However, despite these concerns, it seems that many students are still prepared to take the university route, while recent graduates claim higher fees would not have changed their decision to go into higher education.
“There will always be help available for the fees and hopefully, a degree will lead to a job in which you can pay back the money,” said Elizabeth Preece, who starts a £9,000 a year music degree next year.
However, she admits that people she knows have deferred entry for a year in order to raise money to pay for their degree.
“I think universities will lose students if they continue the fee increase and will be worse off for it,” she said.
Former students seemed to agree that they would still have gone to university if they had faced the higher fees, regardless of their chosen degree.
French and Italian graduate James Hammacott hopes to study for a Masters, and whilst he expressed concerns that postgraduate study was made more difficult by the fees rise, he admitted it would have had no bearing on his decision to choose university.
He said: “I and many others would take the attitude of ‘in for a penny in for a pound’. In times of lower fees I would have been lumbered with an overwhelming debt anyway, why not lump a few more thousand on top?”
Chemical Engineering graduate Sam Helliwell added: “I would definitely still have gone; I just would have been a bit grumpier about fees afterwards. It’ll pay for itself eventually.”
The University of Manchester declined to speculate on whether application numbers would suffer in the wake of the rise, but they did provide figures for the last two academic years.
These revealed a rise of just 1% across all schools over the two years. In fact, only the Faculty of Life Sciences saw any movement at all, a 13% increase in applications.
This steady rate will make any potential decrease seem even starker, with UCAS figures revealing a national increase in applications of just 2.1% for the current year, compared with 15.3% between 2009 and 2010.

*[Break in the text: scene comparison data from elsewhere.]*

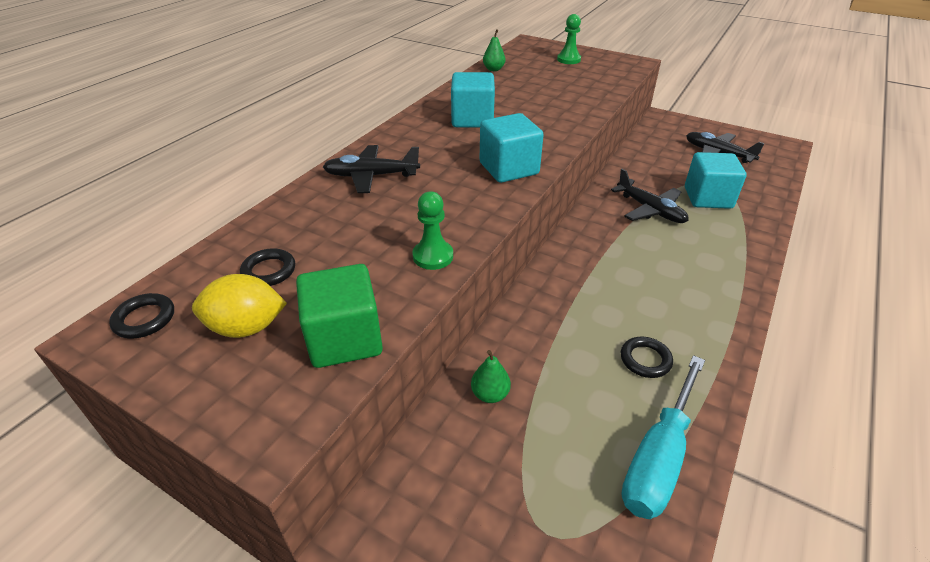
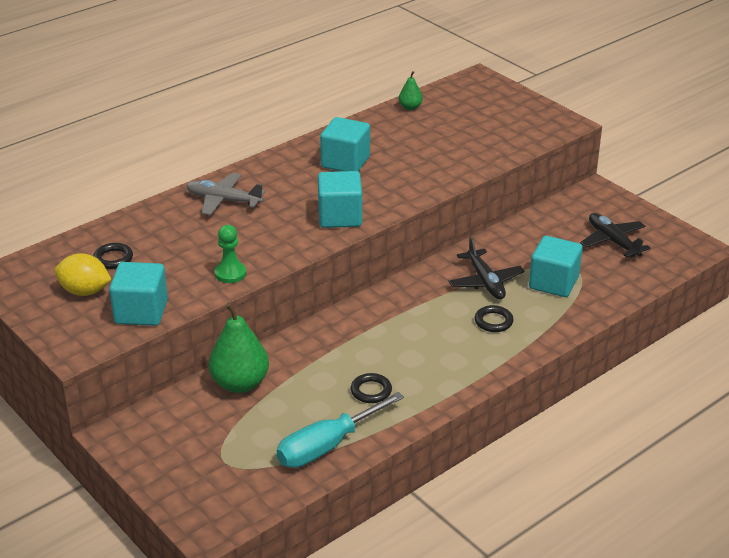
camera: 20 degrees right, 5 degrees down
black ring [109,293,174,339] -> black ring moved to [475,305,513,332]
green cube [296,264,383,368] -> turquoise cube [109,262,168,326]
black plane [323,145,420,193] -> grey plane [186,173,266,215]
green pear [471,350,511,403] -> green pear [209,302,269,393], size x2.00
green pawn [557,14,581,64] -> none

However, it does not necessarily have to be all about money.
If students are to forego the prospect of a university education, some have their own theory as to why.
“The truth is that University is not about education anymore, it’s all about getting a job and it is clearly failing to deliver what is promised,” said Mr Reinholds, citing high unemployment figures.
Mr Fright added: “Institutions which have stood for centuries to further advance human knowledge are being debased into qualification ejaculating bodies whose sole aim is to equip their students with a piece of paper to get a job.”
If that is true, it seems it is enough for a lot of students. While there are apparently plenty of reasons for young people to shy away from university, it appears many are prepared to battle on in an attempt to achieve their aims.